Evaluate $\sum _{n=1}^{k}\frac{{\left(-4\right)}^{n+2}}{(n-2{)}^{2}}\prod _{i=n}^{2k}\frac{i}{i+1}$ for $k=3$ $\sum _{n=1}^{k}\frac{{\left(-4\right)}^{n+2}}{(n-2{)}^{2}}\prod _{i=n}^{2k}\frac{i}{i+1}$
How can I think this for k=3 ?
Here is my idea: $\prod _{i=n}^{6}\frac{i}{i+1}=\frac{1}{2}.\frac{3}{4}.\frac{4}{5}.\frac{5}{6}.\frac{6}{7}$
then
$\frac{3}{14}\sum _{n=1}^{3}\frac{{\left(-4\right)}^{n+2}}{{\left(n-2\right)}^{2}}=\frac{3}{14}.\left(\frac{{\left(-4\right)}^{3}}{{\left(1-2\right)}^{2}}+\frac{{\left(-4\right)}^{5}}{{\left(3-2\right)}^{2}}\right)=-233,1428571$
Is my idea correct?
 A: *Note: * For $k=1$ to $3$ we have to evaulate the sum for $k\in\{1,2,3\}$:
\begin{align*}
\sum _{n=1}^{k}\frac{{\left(-4\right)}^{n+2}}{(n-2{)}^{2}}\prod _{i=n}^{2k}\frac{i}{i+1}\tag{1}
\end{align*}
Hint: Evaluation at $n=2$ is not feasible, since in that case we have division by zero, which is not admissible. In order to overcome this problem we can exclude the value which causes the indeterminate expressions;.

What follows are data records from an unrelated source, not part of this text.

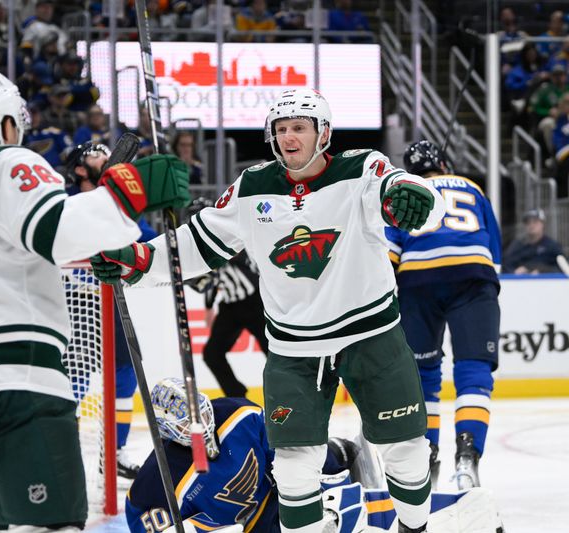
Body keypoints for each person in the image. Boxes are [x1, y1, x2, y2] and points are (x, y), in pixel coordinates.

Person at [92, 88, 446, 533]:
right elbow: (198, 243)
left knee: (407, 451)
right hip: (294, 349)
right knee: (295, 470)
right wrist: (138, 259)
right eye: (280, 129)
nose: (288, 137)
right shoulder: (252, 186)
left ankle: (415, 529)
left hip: (370, 334)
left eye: (299, 127)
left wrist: (416, 199)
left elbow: (403, 190)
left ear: (324, 133)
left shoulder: (362, 168)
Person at [0, 69, 190, 532]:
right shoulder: (12, 164)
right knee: (51, 525)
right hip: (12, 377)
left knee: (13, 525)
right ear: (1, 123)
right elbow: (60, 233)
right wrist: (130, 189)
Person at [387, 140, 502, 492]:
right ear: (444, 163)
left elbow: (388, 255)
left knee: (423, 376)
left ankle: (427, 457)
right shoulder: (473, 187)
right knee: (474, 370)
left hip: (418, 279)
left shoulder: (399, 194)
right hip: (473, 276)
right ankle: (467, 458)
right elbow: (494, 253)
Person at [125, 378, 360, 533]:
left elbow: (283, 446)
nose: (201, 424)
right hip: (238, 527)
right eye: (187, 424)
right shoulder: (158, 477)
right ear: (169, 432)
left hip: (275, 498)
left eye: (201, 414)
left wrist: (329, 463)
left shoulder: (237, 413)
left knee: (332, 461)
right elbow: (141, 519)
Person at [64, 140, 157, 479]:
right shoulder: (68, 203)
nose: (104, 156)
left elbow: (148, 243)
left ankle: (114, 451)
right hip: (76, 302)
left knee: (126, 374)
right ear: (78, 169)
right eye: (95, 154)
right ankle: (64, 453)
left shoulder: (120, 208)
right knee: (74, 379)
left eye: (106, 153)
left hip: (112, 299)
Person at [186, 197, 268, 398]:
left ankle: (286, 394)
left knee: (275, 353)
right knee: (212, 354)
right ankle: (238, 397)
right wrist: (207, 303)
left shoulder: (232, 236)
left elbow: (231, 263)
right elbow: (210, 281)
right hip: (230, 307)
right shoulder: (204, 246)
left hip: (255, 302)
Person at [503, 208, 565, 274]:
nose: (531, 225)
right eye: (528, 223)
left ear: (543, 224)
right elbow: (506, 265)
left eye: (535, 222)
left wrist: (542, 271)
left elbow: (563, 268)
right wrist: (515, 272)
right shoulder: (517, 246)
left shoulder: (552, 246)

We consider the  valid expression:
\begin{align*}
\sum _{{n=1}\atop{n\ne 2}}^{k}\frac{{\left(-4\right)}^{n+2}}{(n-2{)}^{2}}
\prod _{i=n}^{2k}\frac{i}{i+1}\tag{2}
\end{align*}
which  can be simplified, since
\begin{align*}
\prod _{i=n}^{2k}\frac{i}{i+1}&=\frac{n}{n+1}\cdot\frac{n+1}{n+2}\cdots\frac{2k}{2k+1 }\\
&=\frac{n}{2k+2}
\end{align*}

A: That's a telescoping product so
$\begin{array}\\
\sum _{n=1}^{k}\dfrac{{\left(-4\right)}^{n+2}}{(n-2{)}^{2}}\prod _{i=n}^{2k}\dfrac{i}{i+1}
&=\sum _{n=1}^{k}\dfrac{{\left(-4\right)}^{n+2}}{(n-2{)}^{2}}\dfrac{n}{2k+1}\\
\end{array}
$
but then there is a problem at $n=2$
when there is a division by zero.
I'll change that to $n+2$
and we get
$\begin{array}\\
\sum _{n=1}^{k}\dfrac{{\left(-4\right)}^{n+2}}{(n+2{)}^{2}}\prod _{i=n}^{2k}\dfrac{i}{i+1}
&=\sum _{n=1}^{k}\dfrac{{\left(-4\right)}^{n+2}}{(n+2{)}^{2}}\dfrac{n}{2k+1}\\
&=\dfrac1{2k+1}\sum _{n=3}^{k+2}\dfrac{{\left(-4\right)}^{n}(n-2)}{n^2}\\
&=\dfrac1{2k+1}\sum _{n=3}^{k+2}\dfrac{{\left(-4\right)}^{n}n}{n^2}-\dfrac1{2k+1}\sum _{n=3}^{k+2}\dfrac{{\left(-4\right)}^{n}2}{n^2}\\
&=\dfrac1{2k+1}\sum _{n=3}^{k+2}\dfrac{{\left(-4\right)}^{n}}{n}-\dfrac{2}{2k+1}\sum _{n=3}^{k+2}\dfrac{{\left(-4\right)}^{n}}{n^2}\\
\end{array}
$
and these can be handeled
by the usual methods.